▸ What you need to do: Copy out all of the lines below word for word, with every character unchanged.

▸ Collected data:
++++++++++
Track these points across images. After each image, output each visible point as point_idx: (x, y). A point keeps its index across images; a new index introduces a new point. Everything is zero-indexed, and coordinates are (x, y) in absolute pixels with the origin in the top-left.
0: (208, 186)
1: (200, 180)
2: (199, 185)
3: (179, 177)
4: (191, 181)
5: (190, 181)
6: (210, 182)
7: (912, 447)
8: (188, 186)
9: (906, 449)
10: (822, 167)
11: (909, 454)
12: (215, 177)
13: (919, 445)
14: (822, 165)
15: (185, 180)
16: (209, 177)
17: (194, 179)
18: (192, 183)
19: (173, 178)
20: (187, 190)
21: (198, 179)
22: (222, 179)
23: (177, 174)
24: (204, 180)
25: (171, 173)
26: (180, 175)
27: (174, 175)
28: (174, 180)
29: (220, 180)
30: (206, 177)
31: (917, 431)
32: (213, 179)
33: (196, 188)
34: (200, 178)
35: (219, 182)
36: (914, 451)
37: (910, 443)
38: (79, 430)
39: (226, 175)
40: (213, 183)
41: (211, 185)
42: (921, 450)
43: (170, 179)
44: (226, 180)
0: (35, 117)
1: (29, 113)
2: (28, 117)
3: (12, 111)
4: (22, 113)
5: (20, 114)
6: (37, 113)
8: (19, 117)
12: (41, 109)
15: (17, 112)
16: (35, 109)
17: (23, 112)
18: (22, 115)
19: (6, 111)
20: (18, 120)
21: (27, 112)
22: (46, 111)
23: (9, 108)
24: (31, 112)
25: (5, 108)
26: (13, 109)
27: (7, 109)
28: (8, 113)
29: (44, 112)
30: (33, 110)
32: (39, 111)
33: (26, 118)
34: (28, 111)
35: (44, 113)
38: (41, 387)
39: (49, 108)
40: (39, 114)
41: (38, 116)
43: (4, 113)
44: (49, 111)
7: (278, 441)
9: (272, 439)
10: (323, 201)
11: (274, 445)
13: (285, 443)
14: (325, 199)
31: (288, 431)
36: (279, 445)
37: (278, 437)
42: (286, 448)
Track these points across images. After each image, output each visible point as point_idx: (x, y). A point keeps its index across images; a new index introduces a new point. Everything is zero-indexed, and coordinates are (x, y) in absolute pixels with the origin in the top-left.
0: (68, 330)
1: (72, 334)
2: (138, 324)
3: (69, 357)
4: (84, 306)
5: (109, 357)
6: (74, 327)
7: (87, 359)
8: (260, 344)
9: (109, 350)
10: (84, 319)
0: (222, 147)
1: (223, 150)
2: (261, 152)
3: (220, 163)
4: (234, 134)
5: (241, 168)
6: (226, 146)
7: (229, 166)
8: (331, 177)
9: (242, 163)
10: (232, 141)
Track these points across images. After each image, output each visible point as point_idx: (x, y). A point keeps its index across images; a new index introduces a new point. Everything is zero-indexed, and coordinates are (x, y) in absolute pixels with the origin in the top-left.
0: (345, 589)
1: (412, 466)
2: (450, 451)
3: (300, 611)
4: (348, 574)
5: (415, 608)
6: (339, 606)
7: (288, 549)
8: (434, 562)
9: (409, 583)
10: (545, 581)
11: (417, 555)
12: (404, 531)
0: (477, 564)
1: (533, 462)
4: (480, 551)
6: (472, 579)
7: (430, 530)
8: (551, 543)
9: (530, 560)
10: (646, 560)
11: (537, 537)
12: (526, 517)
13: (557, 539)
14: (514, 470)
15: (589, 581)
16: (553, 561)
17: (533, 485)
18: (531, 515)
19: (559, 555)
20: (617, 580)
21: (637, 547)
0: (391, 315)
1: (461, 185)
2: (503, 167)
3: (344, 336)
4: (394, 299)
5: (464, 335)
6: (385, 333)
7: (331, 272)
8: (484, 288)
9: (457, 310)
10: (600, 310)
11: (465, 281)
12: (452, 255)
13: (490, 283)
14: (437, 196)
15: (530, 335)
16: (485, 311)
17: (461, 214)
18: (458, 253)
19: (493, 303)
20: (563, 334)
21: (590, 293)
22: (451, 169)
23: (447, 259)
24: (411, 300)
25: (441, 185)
++++++++++
▸ Response:
Track these points across images. After each image, output each visible point as point_idx: (x, y). A point keeps its index across images; a new index introduces a new point. Everything is zero-indexed, and coordinates are (x, y) in absolute pixels with the origin in the top-left.
0: (208, 186)
1: (200, 180)
2: (199, 185)
3: (179, 177)
4: (191, 181)
5: (190, 181)
6: (210, 182)
7: (912, 447)
8: (188, 186)
9: (906, 449)
10: (822, 167)
11: (909, 454)
12: (215, 177)
13: (919, 445)
14: (822, 165)
15: (185, 180)
16: (209, 177)
17: (194, 179)
18: (192, 183)
19: (173, 178)
20: (187, 190)
21: (198, 179)
22: (222, 179)
23: (177, 174)
24: (204, 180)
25: (171, 173)
26: (180, 175)
27: (174, 175)
28: (174, 180)
29: (220, 180)
30: (206, 177)
31: (917, 431)
32: (213, 179)
33: (196, 188)
34: (200, 178)
35: (219, 182)
36: (914, 451)
37: (910, 443)
38: (79, 430)
39: (226, 175)
40: (213, 183)
41: (211, 185)
42: (921, 450)
43: (170, 179)
44: (226, 180)
0: (35, 117)
1: (29, 113)
2: (28, 117)
3: (12, 111)
4: (22, 113)
5: (20, 114)
6: (37, 113)
8: (19, 117)
12: (41, 109)
15: (17, 112)
16: (35, 109)
17: (23, 112)
18: (22, 115)
19: (6, 111)
20: (18, 120)
21: (27, 112)
22: (46, 111)
23: (9, 108)
24: (31, 112)
25: (5, 108)
26: (13, 109)
27: (7, 109)
28: (8, 113)
29: (44, 112)
30: (33, 110)
32: (39, 111)
33: (26, 118)
34: (28, 111)
35: (44, 113)
38: (41, 387)
39: (49, 108)
40: (39, 114)
41: (38, 116)
43: (4, 113)
44: (49, 111)
7: (278, 441)
9: (272, 439)
10: (323, 201)
11: (274, 445)
13: (285, 443)
14: (325, 199)
31: (288, 431)
36: (279, 445)
37: (278, 437)
42: (286, 448)
Track these points across images. After each image, output each visible point as point_idx: (x, y). A point keeps its index across images; a new index introduces a new point. Everything is zero-indexed, and coordinates are (x, y) in absolute pixels with the origin in the top-left.
0: (68, 330)
1: (72, 334)
2: (138, 324)
3: (69, 357)
4: (84, 306)
5: (109, 357)
6: (74, 327)
7: (87, 359)
8: (260, 344)
9: (109, 350)
10: (84, 319)
0: (222, 147)
1: (223, 150)
2: (261, 152)
3: (220, 163)
4: (234, 134)
5: (241, 168)
6: (226, 146)
7: (229, 166)
8: (331, 177)
9: (242, 163)
10: (232, 141)
Track these points across images. After each image, output each visible point as point_idx: (x, y). A point keeps its index across images; a new index introduces a new point. Everything is zero-indexed, and coordinates are (x, y) in absolute pixels with the origin in the top-left.
0: (345, 589)
1: (412, 466)
2: (450, 451)
3: (300, 611)
4: (348, 574)
5: (415, 608)
6: (339, 606)
7: (288, 549)
8: (434, 562)
9: (409, 583)
10: (545, 581)
11: (417, 555)
12: (404, 531)
0: (477, 564)
1: (533, 462)
4: (480, 551)
6: (472, 579)
7: (430, 530)
8: (551, 543)
9: (530, 560)
10: (646, 560)
11: (537, 537)
12: (526, 517)
13: (557, 539)
14: (514, 470)
15: (589, 581)
16: (553, 561)
17: (533, 485)
18: (531, 515)
19: (559, 555)
20: (617, 580)
21: (637, 547)
0: (391, 315)
1: (461, 185)
2: (503, 167)
3: (344, 336)
4: (394, 299)
5: (464, 335)
6: (385, 333)
7: (331, 272)
8: (484, 288)
9: (457, 310)
10: (600, 310)
11: (465, 281)
12: (452, 255)
13: (490, 283)
14: (437, 196)
15: (530, 335)
16: (485, 311)
17: (461, 214)
18: (458, 253)
19: (493, 303)
20: (563, 334)
21: (590, 293)
22: (451, 169)
23: (447, 259)
24: (411, 300)
25: (441, 185)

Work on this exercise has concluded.